A new study published in the Journal of Racial and Ethnic Health Disparities examines growing evidence of the negative impact of neighborhood segregation on maternal and infant health, the evidence for stillbirth is limited.
Methods
A retrospective cohort study of live births and stillbirths for 2007–2020 was conducted in greater Houston, TX, to examine the associations of racialized economic segregation, assessed using the Index of Concentrations at the Extremes (ICE), with stillbirth.
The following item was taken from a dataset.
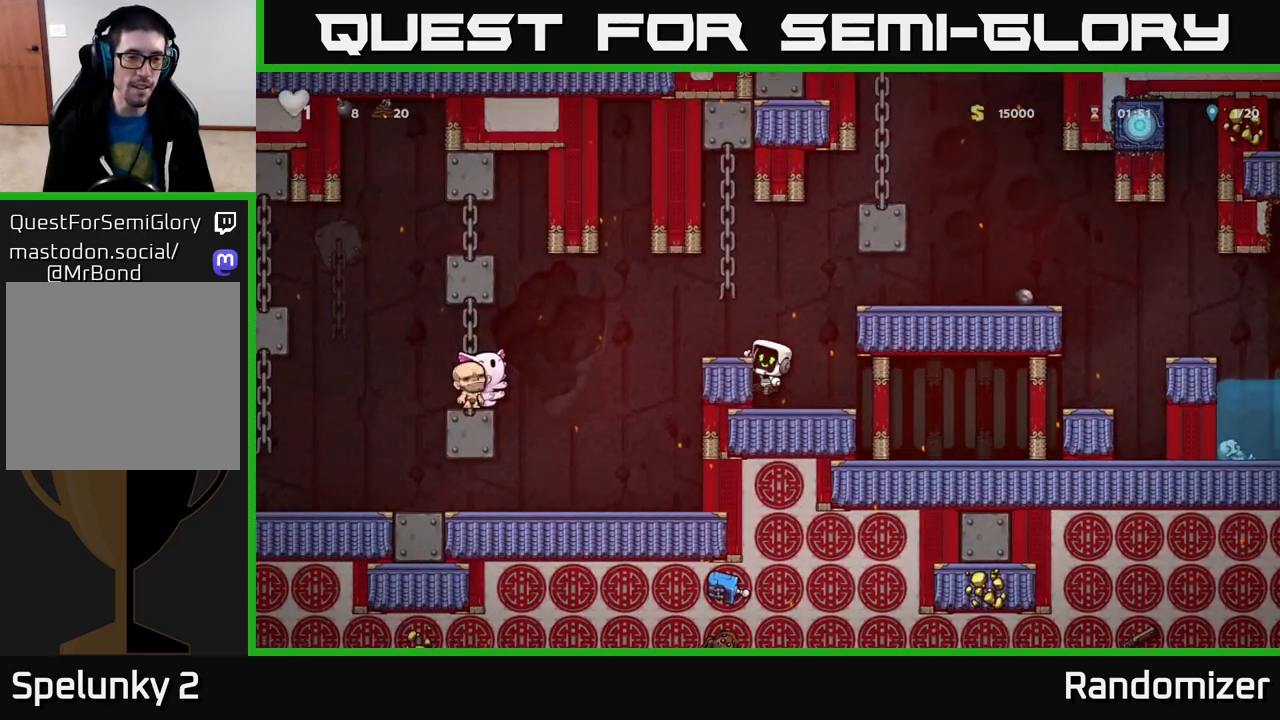
{"buttons": [], "left_stick": "left", "right_stick": "center", "events": [[350, "A", "up"]]}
Here, ICE contrasted census tract-level racial and economic privilege with disadvantage (i.e., high-income non-Hispanic White persons vs. low-income Persons of Color). Additionally, Oaxaca-Blinder decomposition methods were applied to examine the degree to which segregation and maternal risk factors explained observed racial disparities in stillbirth.
Results
The prevalence of stillbirth was highest among non-Hispanic Black mothers (9.1/1000) compared with Hispanic mothers (4.7/1000), non-Hispanic White mothers (3.8/1000), and mothers whose race or ethnicity was unknown or classified as other (3.7/1000). In models adjusted for age, pre-pregnancy body mass index (BMI), smoking during pregnancy, and education, odds of stillbirth were reduced for non-Hispanic White mothers living in the most privileged neighborhoods (OR = 0.82, 95% CI 0.60, 1.12 for ICE tertile 3 vs. ICE tertile 1).
In contrast, residing in more privileged neighborhoods did not confer the same benefit for mothers of other racial and ethnic groups. Based on the decomposition analysis, maternal age, education, pre-pregnancy BMI, smoking, and ICE explained 21.2% of the disparity in stillbirth between non-Hispanic Black and non-Hispanic White mothers; of which, having a high school education or less (12.3%), living in the most privileged neighborhoods (9.7%), and being obese (7.2%) contributed the most.
Conclusions
Neighborhood privilege appears to confer benefits for White mothers but not for non-White mothers, potentially due to experiences of racial discrimination that offset economic advantages. While racialized economic segregation contributed modestly to Black-White disparities in stillbirth, much of the disparity remains unexplained by the factors examined. Future research should explore additional individual- and neighborhood-level contributors to these disparities while addressing inequities to reduce stillbirth risks across all populations.